By Greek Invest Editorial · Updated June 17, 2026 · 20 min read

Quick answer: A Golden Visa–eligible property in 2026 is not a marketing label, it is a legal classification under Law 5100/2024 and Circular 1/2026. The asset must hit the correct tier (€800,000 prime, €400,000 regional, or €250,000 conversion-only), sit on one title with at least 120 m² usable area for standard residential routes, register cleanly in the cadastre, and remain free of short-term tourist rental use. This page is a screening framework, not a property listing database.

Buyers searching for a “Golden Visa property directory” usually expect a scrollable catalogue of apartments with a green checkmark next to each photo. Greek law does not work that way. Eligibility is determined at the intersection of geography, price, property type, registered size, title integrity, and permitted use, not by a developer’s brochure or an agent’s landing page. Greece granted 8,879 new Golden Visa approvals in 2025, up 95% year on year, even as new applications fell 24.8% to 6,978, which tells you the pipeline cleared backlog while post–Law 5100/2024 buyers needed more time to find assets that actually pass a migration file.

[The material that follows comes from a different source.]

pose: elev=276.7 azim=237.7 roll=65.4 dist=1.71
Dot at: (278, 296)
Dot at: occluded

Greek Invest publishes this guide as Silo B hub #26: a practical framework for identifying file-ready qualifying properties. We reference market context such as the Ellinikon regeneration on the Athens Riviera, Costa Navarino in Messinia, and Elounda Hills in Crete only as signals of where institutional capital and international demand cluster, not as endorsements or inventory offers. Your path runs through the checklists below, professional due diligence, and the linked deep dives on tiers, size rules, and acquisition costs.


What “Eligible” Means Under Law 5100/2024 and Circular 1/2026

“Eligible” in Golden Visa context means the property would survive documentary review at a Greek migration office when paired with a complete application under Circular 1/2026, issued 22 April 2026, which operationalises Law 5100/2024. Marketing language, “Golden Visa ready,” “investment grade,” “Schengen approved”, carries zero legal weight until a lawyer maps the deed, building permit, energy certificate, and cadastral extract against the statute.

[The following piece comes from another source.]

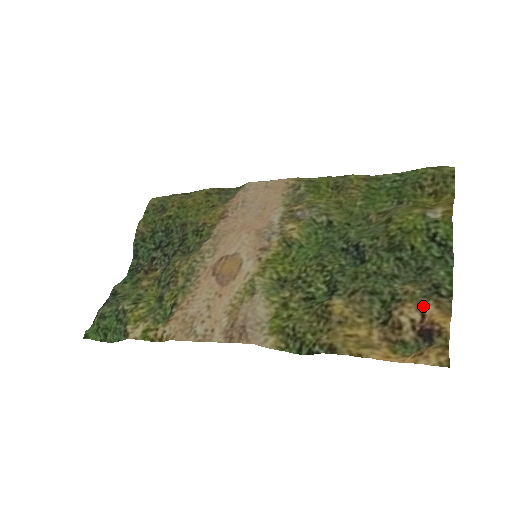
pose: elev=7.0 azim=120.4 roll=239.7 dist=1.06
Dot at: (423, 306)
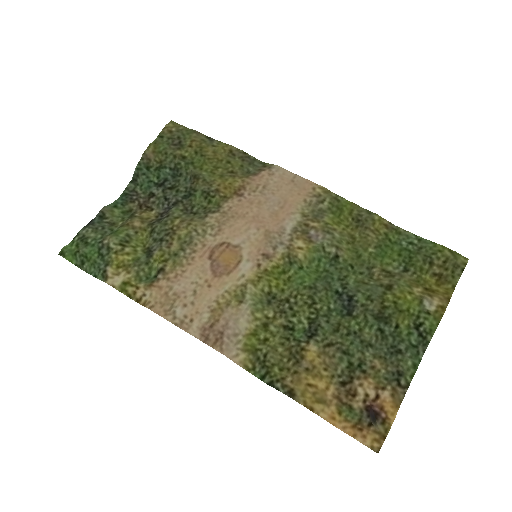
Dot at: (381, 388)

Three investment tiers define the minimum capital test. €800,000 applies in prime zones: Attica, the Thessaloniki regional unit, Mykonos, and Santorini. €400,000 covers all other Greek territory, including Crete, the Peloponnese, Rhodes, and most mainland municipalities. €250,000 is reserved only for commercial-to-residential conversion or heritage restoration, not for ordinary residential purchases in any zone.

Standard residential tiers (€400,000 and €800,000) add two structural conditions that eliminate most “cheap Golden Visa” listings from the pre-2024 era. First, the qualifying investment must be one property on one title, not a basket of studios. Second, usable interior area must reach 120 m² minimum in that single asset. Separately, the qualifying property cannot be operated for short-term tourist rental while it underpins the permit, a constraint detailed in our guide on the Golden Visa short-term rental ban.

Circular 1/2026 also tightened the sequence: the purchase must complete, payment must flow through traceable banking channels, and the deed must register in the Hellenic Cadastre before the residency file is submitted. A property can be architecturally superb and still fail eligibility if the wrong tier is applied, if usable area is misstated, or if an existing short-term rental licence is attached to the title chain. For the full program architecture, start with the Greece Golden Visa property guide 2026 and the tier map in the property tiers guide.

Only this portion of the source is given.